▶ **Problem to solve**
Which lines in the data below contain the word "Continue"? Pull each of them out.

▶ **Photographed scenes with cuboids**

....

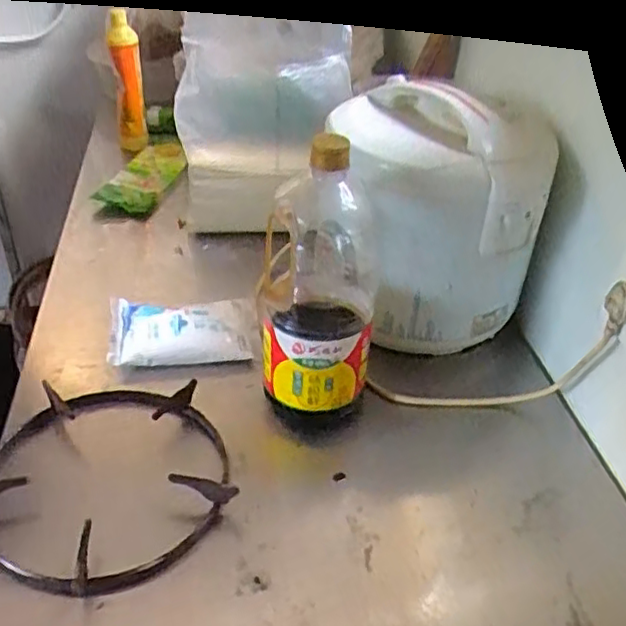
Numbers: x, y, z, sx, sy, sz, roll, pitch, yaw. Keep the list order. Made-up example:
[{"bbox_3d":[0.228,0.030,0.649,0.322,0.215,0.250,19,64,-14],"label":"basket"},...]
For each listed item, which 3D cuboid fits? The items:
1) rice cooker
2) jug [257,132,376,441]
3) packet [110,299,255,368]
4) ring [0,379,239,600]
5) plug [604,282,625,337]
[{"bbox_3d":[0.132,-0.094,0.772,0.231,0.271,0.214,2,37,-1],"label":"rice cooker"},{"bbox_3d":[0.003,-0.023,0.651,0.116,0.289,0.109,13,38,13],"label":"jug"},{"bbox_3d":[-0.155,0.018,0.791,0.167,0.033,0.116,-5,38,-10],"label":"packet"},{"bbox_3d":[-0.192,0.145,0.618,0.224,0.037,0.232,2,37,-1],"label":"ring"},{"bbox_3d":[0.287,-0.004,0.618,0.029,0.061,0.025,23,41,24],"label":"plug"}]

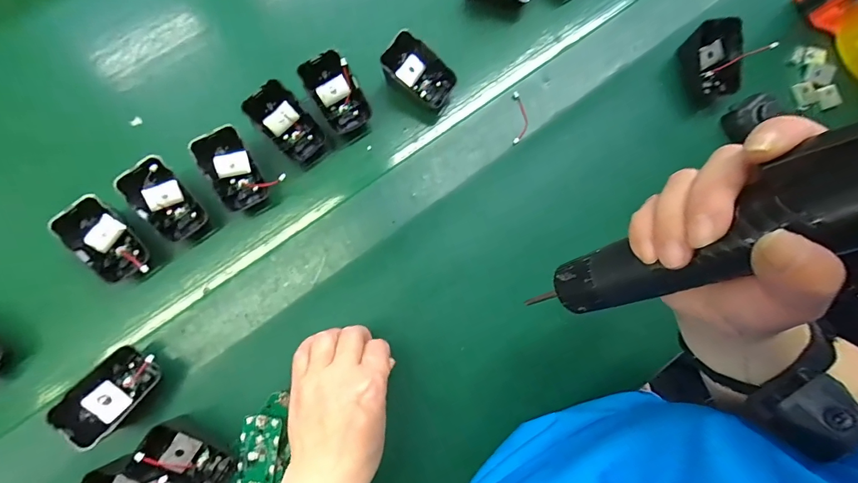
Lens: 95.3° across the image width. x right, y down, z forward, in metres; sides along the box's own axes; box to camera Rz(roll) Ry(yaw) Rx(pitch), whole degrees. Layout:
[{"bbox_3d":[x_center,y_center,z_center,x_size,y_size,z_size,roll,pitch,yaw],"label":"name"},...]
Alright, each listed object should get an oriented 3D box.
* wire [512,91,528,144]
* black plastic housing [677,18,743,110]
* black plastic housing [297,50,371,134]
[{"bbox_3d":[0.089,-0.121,0.379,0.015,0.005,0.052,1,81,0],"label":"wire"},{"bbox_3d":[0.276,-0.172,0.379,0.047,0.043,0.064,-8,81,-1],"label":"black plastic housing"},{"bbox_3d":[-0.088,-0.135,0.366,0.040,0.020,0.068,-30,108,-10],"label":"black plastic housing"}]

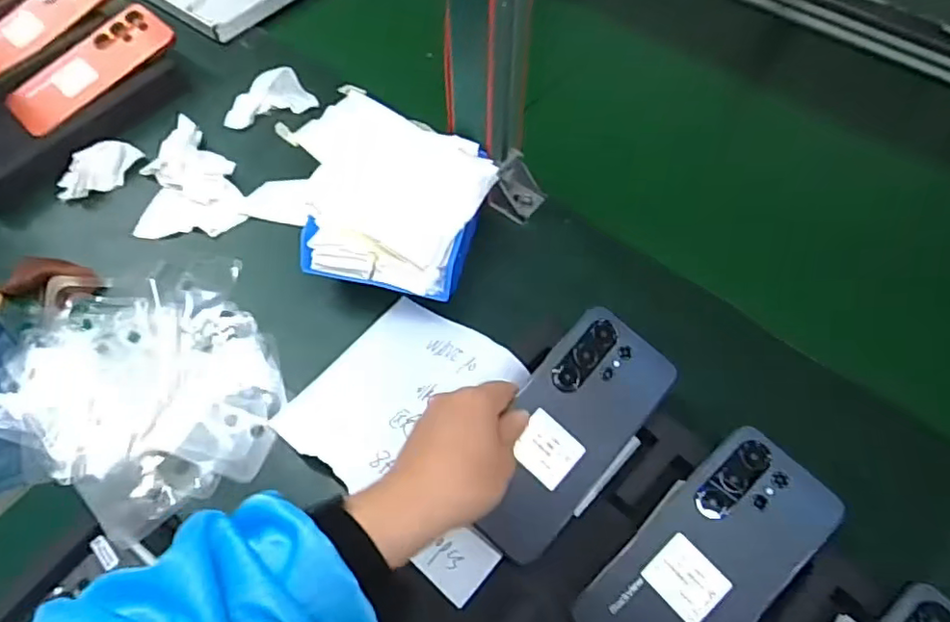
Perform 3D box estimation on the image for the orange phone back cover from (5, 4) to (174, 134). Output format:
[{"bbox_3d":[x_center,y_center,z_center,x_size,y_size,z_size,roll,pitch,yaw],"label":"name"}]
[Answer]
[{"bbox_3d":[-0.386,-0.246,0.606,0.086,0.005,0.169,36,73,18],"label":"orange phone back cover"}]

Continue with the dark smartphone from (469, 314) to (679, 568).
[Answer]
[{"bbox_3d":[0.063,0.082,0.404,0.080,0.016,0.166,40,76,1],"label":"dark smartphone"}]

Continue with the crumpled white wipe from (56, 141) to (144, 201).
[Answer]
[{"bbox_3d":[-0.352,-0.133,0.563,0.076,0.019,0.039,-38,67,-21],"label":"crumpled white wipe"}]

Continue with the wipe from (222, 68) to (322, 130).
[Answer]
[{"bbox_3d":[-0.207,-0.213,0.599,0.089,0.032,0.039,-19,61,-12],"label":"wipe"}]

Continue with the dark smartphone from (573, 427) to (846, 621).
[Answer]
[{"bbox_3d":[0.143,0.153,0.369,0.166,0.014,0.079,-44,68,-9],"label":"dark smartphone"}]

....

▶ **Solution**
Continue with the dark smartphone from (469, 314) to (679, 568).
Continue with the crumpled white wipe from (56, 141) to (144, 201).
Continue with the wipe from (222, 68) to (322, 130).
Continue with the dark smartphone from (573, 427) to (846, 621).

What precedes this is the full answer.